メキシコ政府は、コメ15万㌧を関税ゼロで輸入することを決めた。国内需要を満たすことや、米国に依存してきた供給先の多様化を図るのが目的だ。世界有数のコメ輸出国であるベトナムにとって、大きなチャンスとなりそうだ。

メキシコ政府によると、今回の輸入は2017年中に実施される見通しが高い。メキシコのコメの生産高は2012年から16年にかけて、毎年8%以上増加している。それでも、国内の需要を満たしてはおらず、需要の82.6%に頼っている。商工省によると、メキシコは自由貿易協定を結んでいる米国とウルグアイからコメを輸入しているという。

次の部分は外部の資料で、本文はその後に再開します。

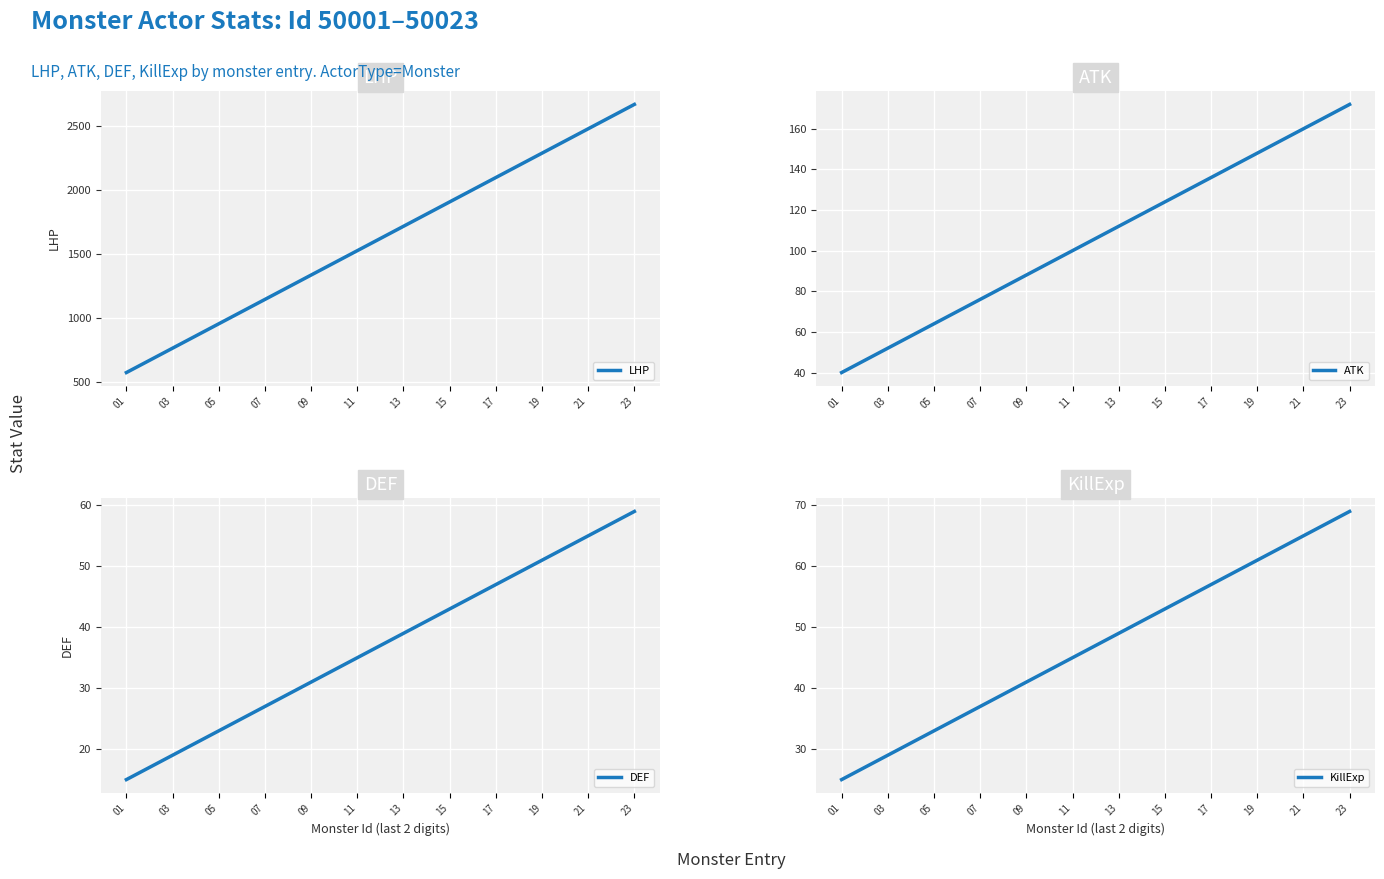

What is the minimum value for LHP?

575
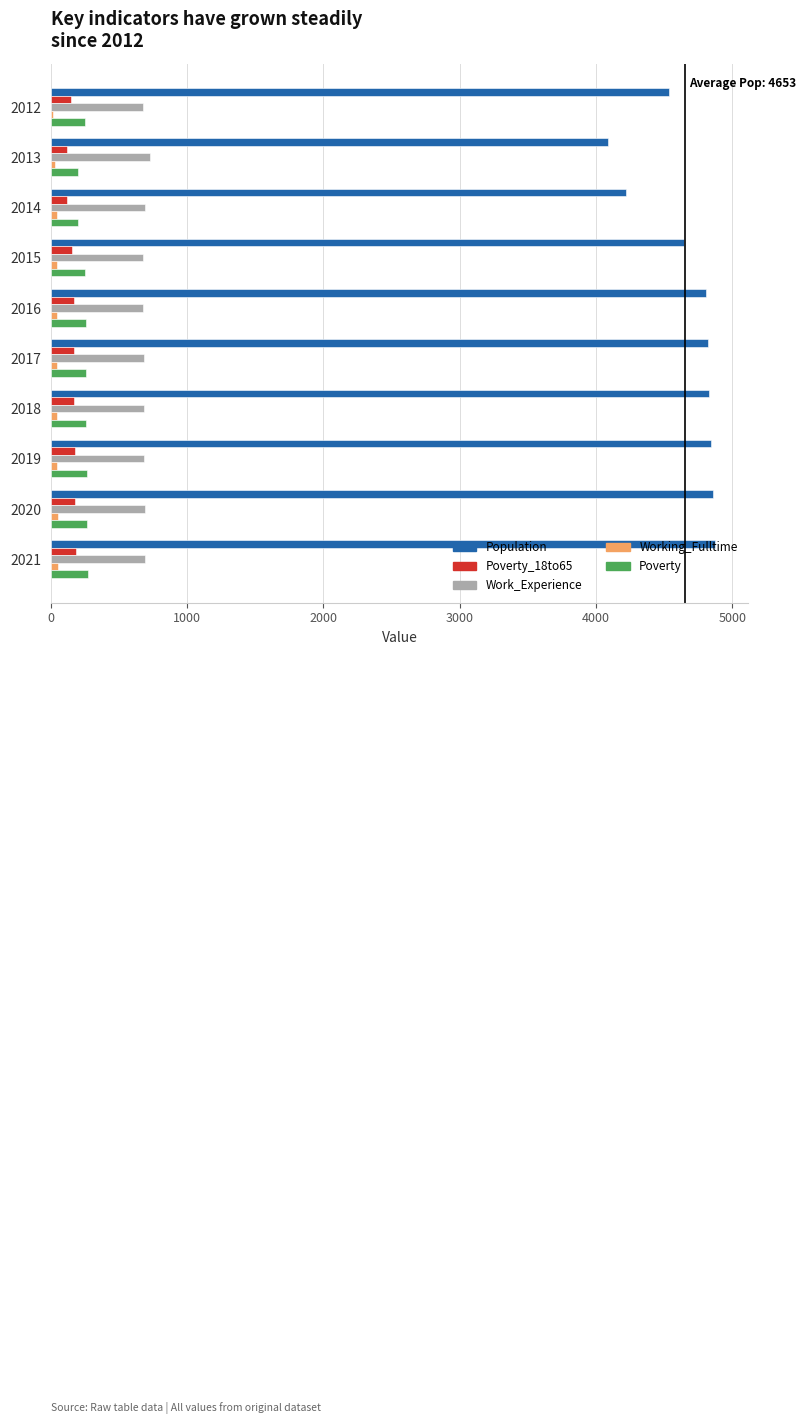

What is the sum of all Population values?

46531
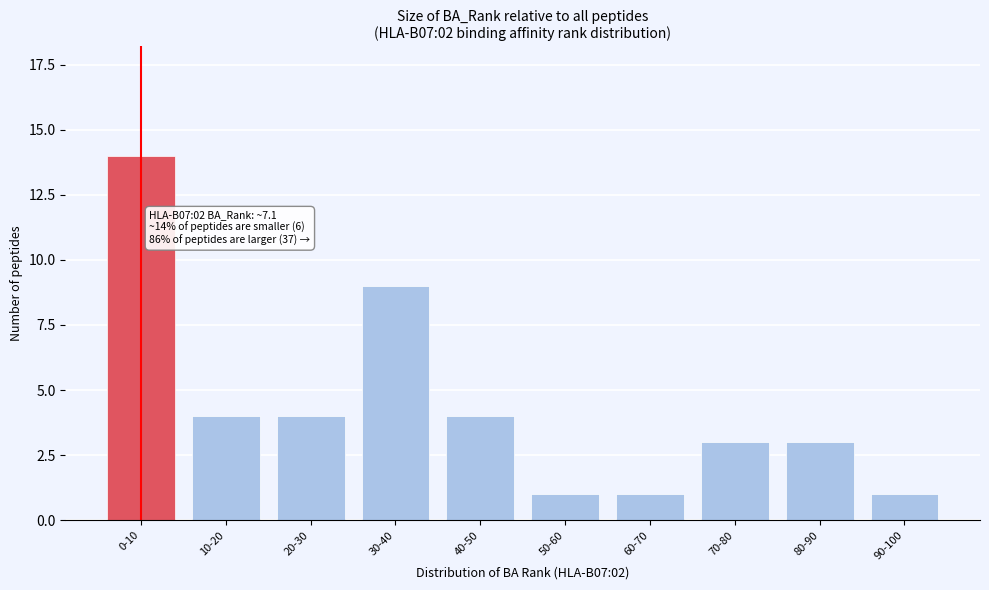

Reading left to right, extract all data points from this chart.

0-10=14	10-20=4	20-30=4	30-40=9	40-50=4	50-60=1	60-70=1	70-80=3	80-90=3	90-100=1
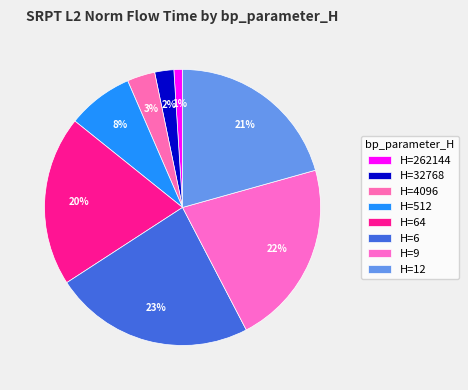

How many segments does this pie chart have?

8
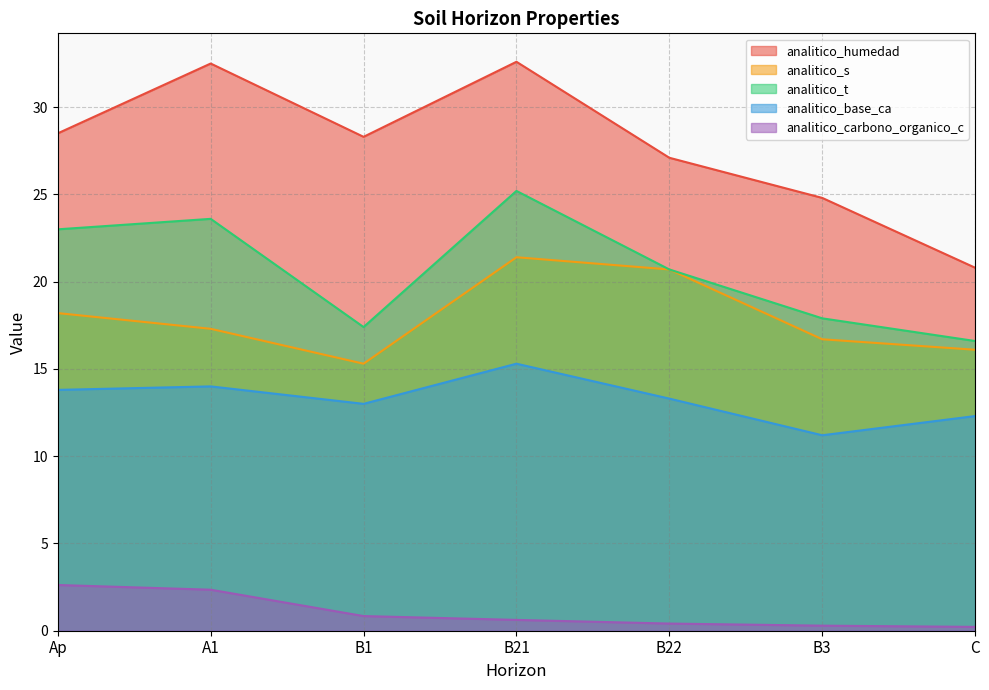

True or false: analitico_base_ca has a value of 13.0 at B1.

True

ベトナムは、インドとタイに次ぐ世界第3位のコメ輸出国。今回のメキシコの輸入計画は、高い関税に苦しんできたベトナムのコメ輸出業者にとって、願ってもないチャンスといえる。

アメリカの米産業を代表するUSAライス連合会によると、ベトナムは2014年に6万7千㌧のコメをメキシコに輸出しており、前年から1万2千㌧増加したという。ベトナムのコメの輸出が、すぐに増加することはないが、年間80万トンに上る米国の輸出が減る見通しとなり、市場は色めき立っている。

ただ、米国の貿易業者によると、現在の価格差では検疫問題など輸出上のリスクなどの点から、アジアのコメが今すぐ米国産にとって代わることはないだろうとしている。

ベトナムの今年1~2月のコメの輸出は、推定約78万トンで、前年同期比では量で約18%下落している。こうしたなか、ホーチミン市の外資系企業で働くベトナム人の貿易業者は「メキシコの計画は、量は決して多くないが、ベトナムへの追い風となるだろう」と話している。